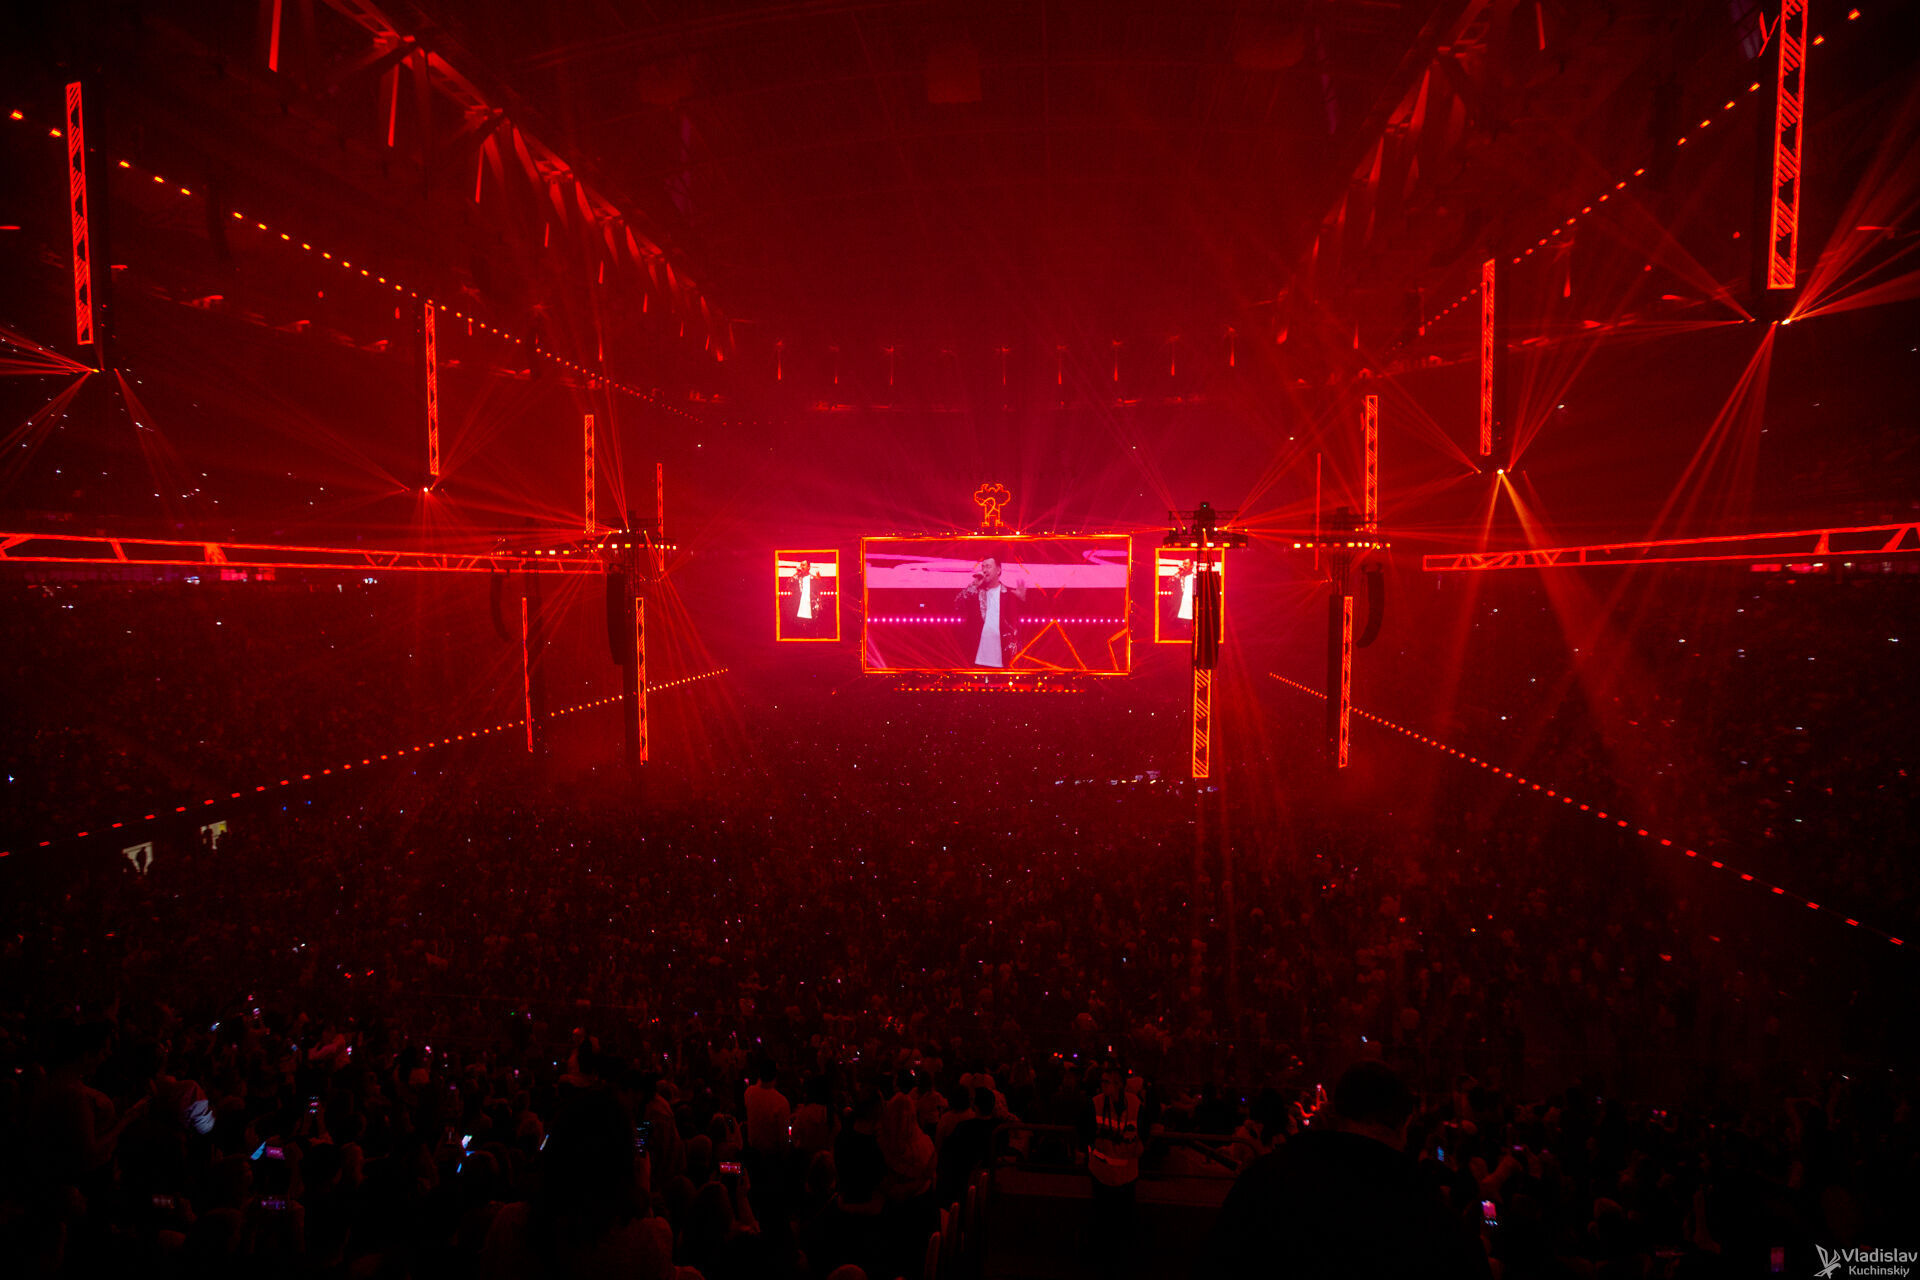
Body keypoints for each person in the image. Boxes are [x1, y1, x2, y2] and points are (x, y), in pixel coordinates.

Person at [1199, 1061, 1491, 1279]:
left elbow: (1215, 1261)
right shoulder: (1430, 1217)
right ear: (1405, 1123)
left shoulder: (1264, 1182)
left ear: (1335, 1113)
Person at [1082, 1065, 1142, 1274]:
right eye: (1103, 1081)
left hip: (1118, 1173)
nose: (1104, 1085)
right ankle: (1111, 1264)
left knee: (1115, 1223)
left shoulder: (1133, 1105)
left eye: (1108, 1082)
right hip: (1109, 1173)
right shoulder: (1097, 1103)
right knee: (1107, 1223)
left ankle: (1112, 1263)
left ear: (1120, 1085)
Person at [953, 555, 1027, 668]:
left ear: (998, 570)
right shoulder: (975, 592)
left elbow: (1020, 622)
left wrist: (1023, 601)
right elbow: (957, 605)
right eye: (983, 567)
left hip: (1003, 655)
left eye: (988, 566)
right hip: (977, 655)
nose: (984, 570)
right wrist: (974, 585)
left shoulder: (1009, 593)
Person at [781, 558, 832, 638]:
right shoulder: (796, 578)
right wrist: (796, 574)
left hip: (811, 609)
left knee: (811, 632)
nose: (802, 567)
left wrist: (820, 580)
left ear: (808, 567)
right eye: (801, 565)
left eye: (804, 565)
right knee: (798, 633)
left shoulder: (813, 579)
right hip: (798, 609)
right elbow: (788, 586)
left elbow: (823, 588)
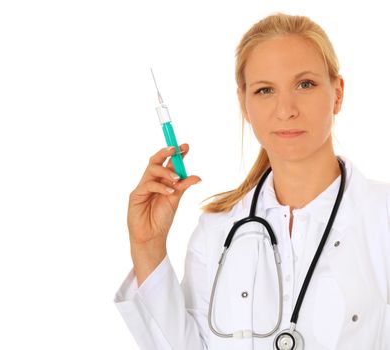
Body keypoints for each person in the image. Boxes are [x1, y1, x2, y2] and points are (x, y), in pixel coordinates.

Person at [114, 12, 390, 350]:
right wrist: (147, 247)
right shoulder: (215, 232)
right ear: (244, 103)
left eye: (305, 84)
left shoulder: (382, 217)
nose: (286, 109)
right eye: (264, 90)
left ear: (338, 93)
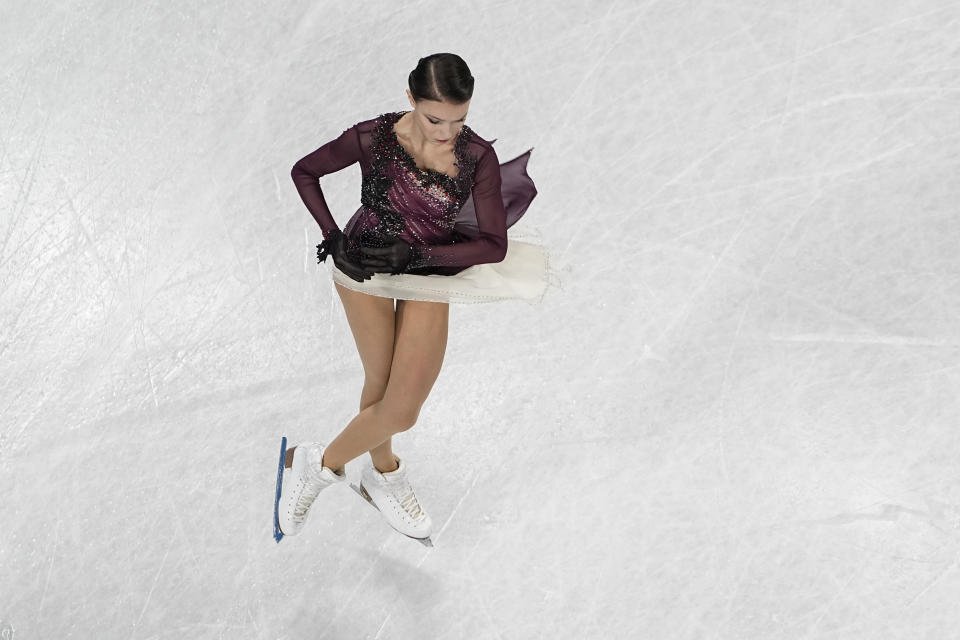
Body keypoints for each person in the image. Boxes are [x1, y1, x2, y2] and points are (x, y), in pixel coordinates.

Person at [274, 53, 554, 543]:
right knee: (380, 387)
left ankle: (314, 464)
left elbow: (494, 245)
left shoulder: (475, 157)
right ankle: (382, 474)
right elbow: (304, 171)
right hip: (363, 269)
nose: (448, 132)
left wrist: (417, 254)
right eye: (435, 118)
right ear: (411, 100)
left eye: (460, 119)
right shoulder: (373, 137)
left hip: (429, 268)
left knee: (401, 408)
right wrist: (332, 234)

◆ Exercise aim ◆
From the data above, copy every line where "shoulder" appears.

◆ Answer to the problem ◆
right shoulder: (1430, 1217)
left shoulder: (1264, 1182)
left shoulder: (1133, 1105)
right shoulder: (1097, 1103)
right shoulder: (975, 592)
left shoulder: (1009, 593)
right shoulder: (796, 578)
left shoulder: (813, 579)
right shoulder: (215, 232)
left shoulder: (382, 217)
left shoulder: (475, 157)
right shoulder: (373, 137)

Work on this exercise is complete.